1996 Florida Citrus Bowl

Cover from the Official 1996 Citrus Bowl Program. Ohio State later sued the bowl committee for omitting “THE” (in all caps and 72 pt font) from their name — the matter was ultimately resolved in a settlement whereby Ohio State received a case of oranges and an autographed photo of Mickey Mouse.

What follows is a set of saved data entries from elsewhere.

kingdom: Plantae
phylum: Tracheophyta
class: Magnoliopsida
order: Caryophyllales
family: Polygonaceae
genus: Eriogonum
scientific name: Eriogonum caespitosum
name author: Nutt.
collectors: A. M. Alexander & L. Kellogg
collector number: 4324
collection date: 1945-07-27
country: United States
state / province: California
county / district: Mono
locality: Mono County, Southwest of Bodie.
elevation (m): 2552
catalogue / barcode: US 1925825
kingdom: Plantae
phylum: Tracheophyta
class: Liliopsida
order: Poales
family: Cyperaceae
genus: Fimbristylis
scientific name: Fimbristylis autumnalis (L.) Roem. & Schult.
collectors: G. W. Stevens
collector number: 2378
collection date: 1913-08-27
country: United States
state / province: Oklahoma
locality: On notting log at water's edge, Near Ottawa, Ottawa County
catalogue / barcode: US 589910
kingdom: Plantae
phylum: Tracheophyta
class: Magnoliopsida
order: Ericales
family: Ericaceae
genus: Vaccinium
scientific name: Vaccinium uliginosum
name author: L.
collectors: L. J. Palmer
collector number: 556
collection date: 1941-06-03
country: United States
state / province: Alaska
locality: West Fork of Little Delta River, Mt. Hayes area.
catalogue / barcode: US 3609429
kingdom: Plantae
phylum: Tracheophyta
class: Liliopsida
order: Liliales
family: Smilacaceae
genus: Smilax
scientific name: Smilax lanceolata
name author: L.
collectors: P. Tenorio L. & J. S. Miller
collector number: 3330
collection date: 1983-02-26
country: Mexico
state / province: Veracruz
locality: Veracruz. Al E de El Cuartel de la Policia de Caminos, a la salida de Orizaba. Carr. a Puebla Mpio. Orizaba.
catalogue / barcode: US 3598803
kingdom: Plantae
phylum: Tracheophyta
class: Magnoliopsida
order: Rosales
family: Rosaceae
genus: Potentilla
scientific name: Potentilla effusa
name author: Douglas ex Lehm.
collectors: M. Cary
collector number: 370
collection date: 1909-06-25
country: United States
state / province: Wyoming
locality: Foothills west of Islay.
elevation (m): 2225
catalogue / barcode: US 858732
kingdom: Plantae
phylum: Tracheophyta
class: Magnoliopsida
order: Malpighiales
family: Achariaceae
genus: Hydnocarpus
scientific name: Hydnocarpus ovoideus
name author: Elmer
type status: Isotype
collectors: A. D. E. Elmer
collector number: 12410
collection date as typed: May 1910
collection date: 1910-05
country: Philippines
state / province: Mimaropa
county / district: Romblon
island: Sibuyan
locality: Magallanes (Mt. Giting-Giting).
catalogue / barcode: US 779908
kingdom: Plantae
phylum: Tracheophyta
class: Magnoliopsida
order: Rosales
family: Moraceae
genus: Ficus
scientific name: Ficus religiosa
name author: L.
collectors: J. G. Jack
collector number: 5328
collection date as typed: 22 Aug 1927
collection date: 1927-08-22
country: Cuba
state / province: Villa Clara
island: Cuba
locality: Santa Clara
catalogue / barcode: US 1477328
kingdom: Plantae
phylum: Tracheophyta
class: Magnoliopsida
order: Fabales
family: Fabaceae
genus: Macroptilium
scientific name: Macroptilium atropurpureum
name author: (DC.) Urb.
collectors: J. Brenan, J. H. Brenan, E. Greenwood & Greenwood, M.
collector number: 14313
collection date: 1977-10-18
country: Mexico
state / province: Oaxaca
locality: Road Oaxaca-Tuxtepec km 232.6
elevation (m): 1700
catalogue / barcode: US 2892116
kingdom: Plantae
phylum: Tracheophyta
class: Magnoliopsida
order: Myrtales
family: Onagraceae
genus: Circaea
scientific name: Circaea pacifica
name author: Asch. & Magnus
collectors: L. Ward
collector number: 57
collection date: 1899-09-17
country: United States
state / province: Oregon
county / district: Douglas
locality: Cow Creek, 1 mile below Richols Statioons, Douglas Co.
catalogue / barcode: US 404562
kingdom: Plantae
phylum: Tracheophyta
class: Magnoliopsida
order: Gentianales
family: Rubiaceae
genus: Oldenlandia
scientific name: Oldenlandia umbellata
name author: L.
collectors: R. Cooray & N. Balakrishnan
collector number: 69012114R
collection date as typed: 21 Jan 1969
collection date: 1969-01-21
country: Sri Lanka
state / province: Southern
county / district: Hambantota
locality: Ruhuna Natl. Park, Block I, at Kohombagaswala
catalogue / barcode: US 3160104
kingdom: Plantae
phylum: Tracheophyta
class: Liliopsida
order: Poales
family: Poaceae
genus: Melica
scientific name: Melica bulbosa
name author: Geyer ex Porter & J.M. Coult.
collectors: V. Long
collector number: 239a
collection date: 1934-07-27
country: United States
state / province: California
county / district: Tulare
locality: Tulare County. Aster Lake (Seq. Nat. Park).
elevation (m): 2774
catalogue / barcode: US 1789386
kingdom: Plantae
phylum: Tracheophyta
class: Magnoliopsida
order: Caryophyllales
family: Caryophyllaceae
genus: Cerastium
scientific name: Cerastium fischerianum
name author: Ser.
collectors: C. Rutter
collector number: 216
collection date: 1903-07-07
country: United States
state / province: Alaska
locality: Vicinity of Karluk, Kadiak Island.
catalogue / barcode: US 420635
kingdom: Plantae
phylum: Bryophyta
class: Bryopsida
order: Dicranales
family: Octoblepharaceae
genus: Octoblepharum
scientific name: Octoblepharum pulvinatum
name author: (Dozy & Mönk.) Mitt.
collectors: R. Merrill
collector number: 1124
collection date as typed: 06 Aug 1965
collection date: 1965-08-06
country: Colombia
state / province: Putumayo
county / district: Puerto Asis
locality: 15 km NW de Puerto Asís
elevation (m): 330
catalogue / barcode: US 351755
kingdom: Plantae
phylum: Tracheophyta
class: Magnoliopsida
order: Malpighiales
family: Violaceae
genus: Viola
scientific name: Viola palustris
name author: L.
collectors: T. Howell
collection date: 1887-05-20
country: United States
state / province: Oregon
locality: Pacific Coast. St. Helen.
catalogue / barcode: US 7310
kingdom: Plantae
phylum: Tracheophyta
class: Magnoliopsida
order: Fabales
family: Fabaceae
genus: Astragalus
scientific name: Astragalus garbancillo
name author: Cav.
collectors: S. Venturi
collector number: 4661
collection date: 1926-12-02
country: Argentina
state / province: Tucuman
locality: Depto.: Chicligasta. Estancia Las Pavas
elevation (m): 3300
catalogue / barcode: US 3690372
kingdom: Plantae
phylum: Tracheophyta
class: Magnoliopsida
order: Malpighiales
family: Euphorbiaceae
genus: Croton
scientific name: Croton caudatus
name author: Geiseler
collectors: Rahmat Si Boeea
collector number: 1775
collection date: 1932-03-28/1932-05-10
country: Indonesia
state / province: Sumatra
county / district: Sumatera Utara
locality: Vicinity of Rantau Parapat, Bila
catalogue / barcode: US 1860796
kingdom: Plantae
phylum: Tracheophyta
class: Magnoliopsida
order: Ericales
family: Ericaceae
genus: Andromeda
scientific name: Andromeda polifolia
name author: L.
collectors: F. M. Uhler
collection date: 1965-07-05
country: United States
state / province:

The fact of the matter remains, no matter what either school would claim publicly, neither Tennessee nor Ohio State wanted to be in Orlando on New Year’s Day. Both had completed 1-loss seasons, and both came within a half of playing for the National Championship or, at a minimum, playing in one of the top-tier Alliance Bowls. Ohio State wanted to be in Pasadena and Tennessee in New Orleans or Tempe. Regardless of what they wanted, they were set to play one another in a game which — in my book — ranks as one of the best bowl games I’ve ever watched in person or on television.